In contrast, fast reactors split atoms with the raw high-energy neutrons. They must burn fuels that are enriched with more uranium-235 or that contain plutonium-239, and their coolant, often molten sodium or molten lead, does not slow the neutrons. They also come with a bonus: The fast neutrons can efficiently transmute inert uranium-238 into plutonium-239 to breed more fuel. That was attractive decades ago, when experts expected nuclear energy to supply all the world's electricity and feared running out of uranium. Today, with no shortage of uranium, the more complex fast reactors can't compete economically with thermal reactors—although some nuclear experts say breeders will one day be needed.
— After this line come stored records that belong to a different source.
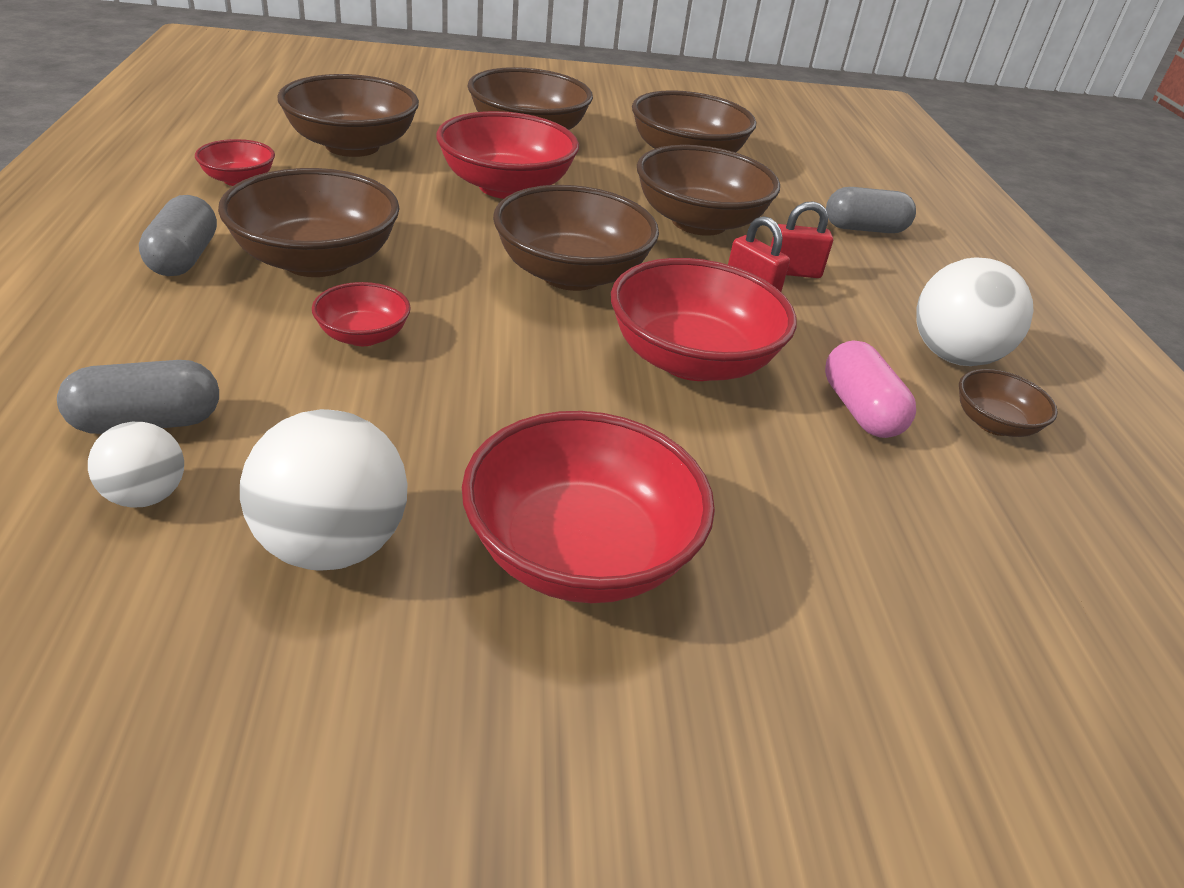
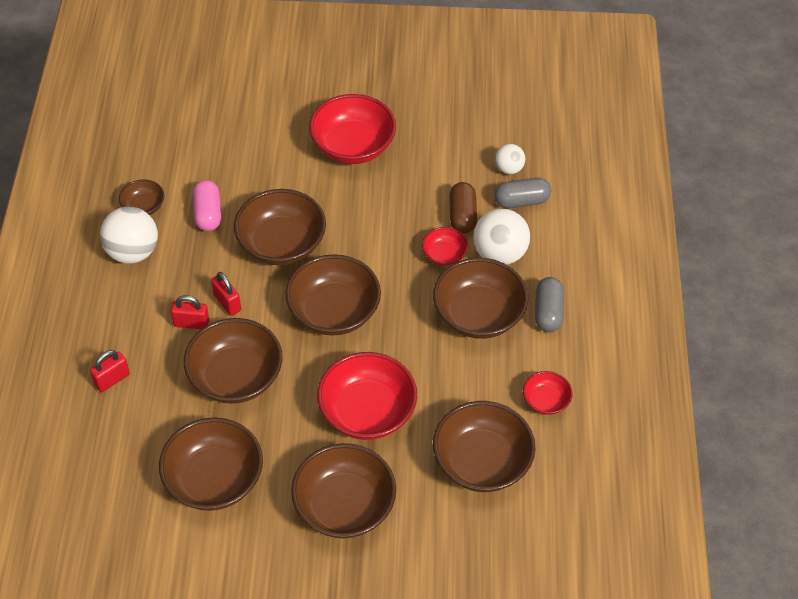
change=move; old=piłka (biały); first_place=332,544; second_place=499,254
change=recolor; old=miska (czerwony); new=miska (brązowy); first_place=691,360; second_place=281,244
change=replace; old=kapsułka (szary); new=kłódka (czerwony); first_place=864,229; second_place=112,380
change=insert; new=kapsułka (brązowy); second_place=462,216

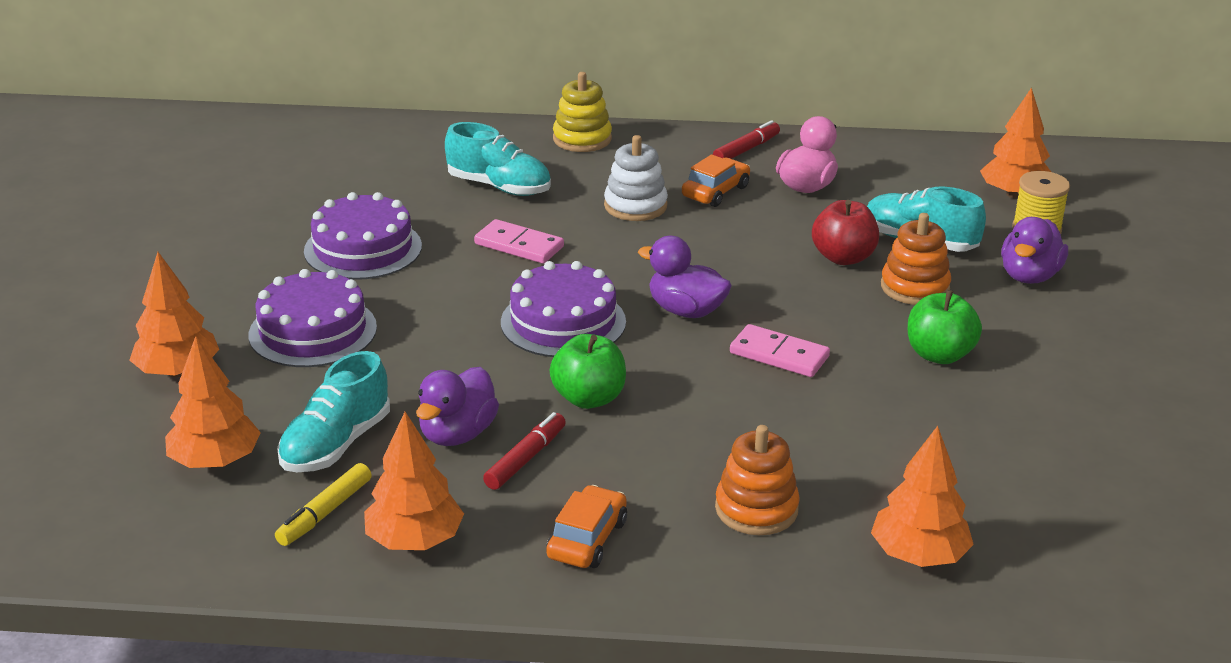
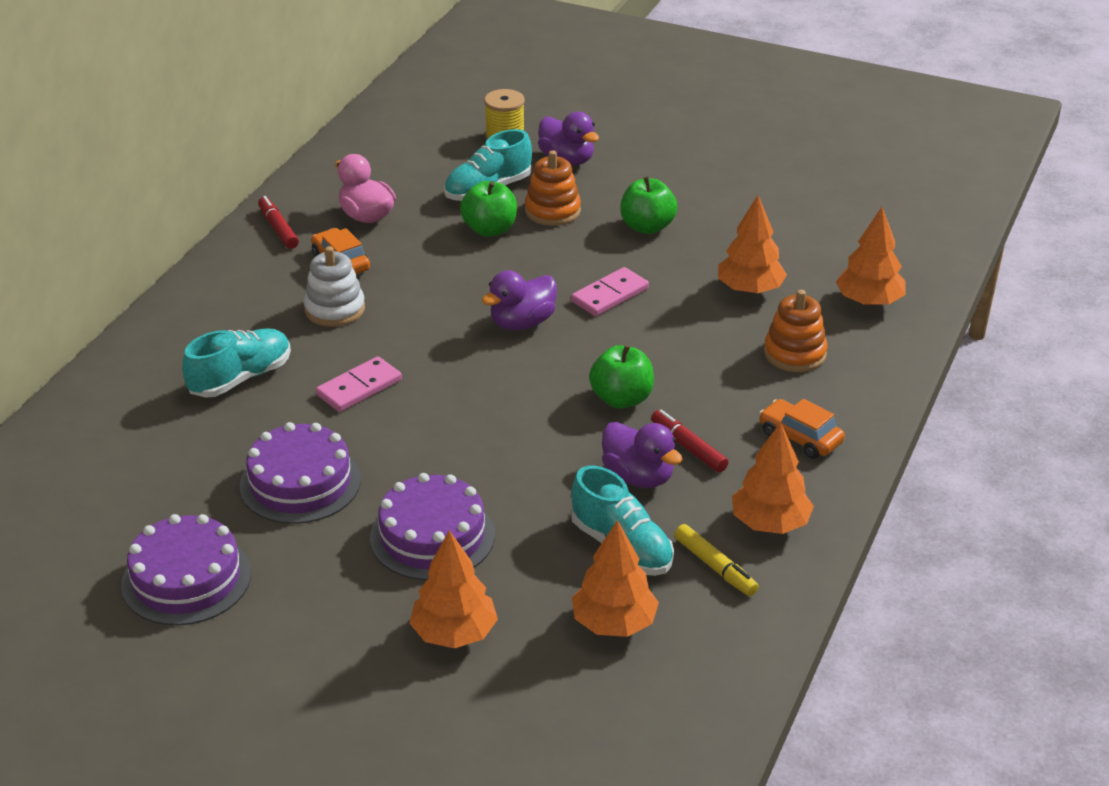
change=move; old=tort (fioletowy); first_place=563,322; second_place=186,579
change=delete; old=zabawka nakładanka (żółty); first_place=582,139
change=recolor; old=jabłko (czerwony); new=jabłko (zielony); first_place=843,257; second_place=490,230
change=move; old=drzewko (pomarańczowy); first_place=1014,194; second_place=750,290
In April, INL invited industry to help design a modest 300 megawatt sodium-cooled fast reactor that would burn a plutonium-based fuel made from retired nuclear weapons. The need for a research fast reactor to study materials and fuels emerged in 2015, when DOE's Office of Nuclear Energy reviewed its facilities, says Kemal Pasamehmetoglu, a nuclear engineer at INL who leads the project. "The one glaring gap was a lack of access to fast neutrons." Russia has the world's only fast-neutron test reactor.

Others are skeptical. "I don't see a compelling need for this facility," says Jacopo Buongiorno, a nuclear engineer at the Massachusetts Institute of Technology in Cambridge. He says the test reactor would come online too late to help companies now developing novel fast-reactor designs, such as Oklo Inc., of Sunnyvale, California. Oklo Co-Founder Caroline Cochran agrees that the reactor won't be ready in time to help the company, but says, "It will be a national resource in the decade to come."

Edwin Lyman, a physicist with the Union of Concerned Scientists in Washington, D.C., argues that INL's real goal is reviving its fast-reactor program. INL's sodium-cooled Experimental Breeder Reactor-II shut down in 1994. Pasamehmetoglu acknowledges that one reason to build the neutron source is to maintain expertise.

The debate over the test reactor mirrors a larger one over the future of nuclear energy, says Mark Hibbs, policy analyst with the Carnegie Institution for International Peace in Berlin. If nuclear energy provides a bridge to other carbon-free sources such as wind and solar, fast reactors won't be needed, he says. But if nuclear energy will be needed for centuries—as China anticipates—then utilities must eventually switch to fuel-breeding fast reactors, Hibbs says. The debate, he says, "is dominated by theology and lobbyists."

In Congress, the reactor has bipartisan support, especially from the House science committee, where Representatives Randy Weber (R–TX) and Eddie Bernice Johnson (D–TX) both sponsored the House bill. "We felt that there is a very clear need and it's timely," says one committee aide. "If we wait too long, all these companies will go to Russia."

The project is already taking an usual trajectory at DOE. According to agency rules, a major project must pass a review that certifies the need for the facility before moving on to designs. But in this case, Pasamehmetoglu says his team will develop the design and costing first, and present it to DOE for a yes or no decision in 2020.

That is a problem, Lyman says. "Clearly, they haven't done their due diligence to show that this facility is needed," he says. Before going further, Von Hippel says, DOE should ask the National Academies of Sciences, Engineering, and Medicine to study the need for the reactor.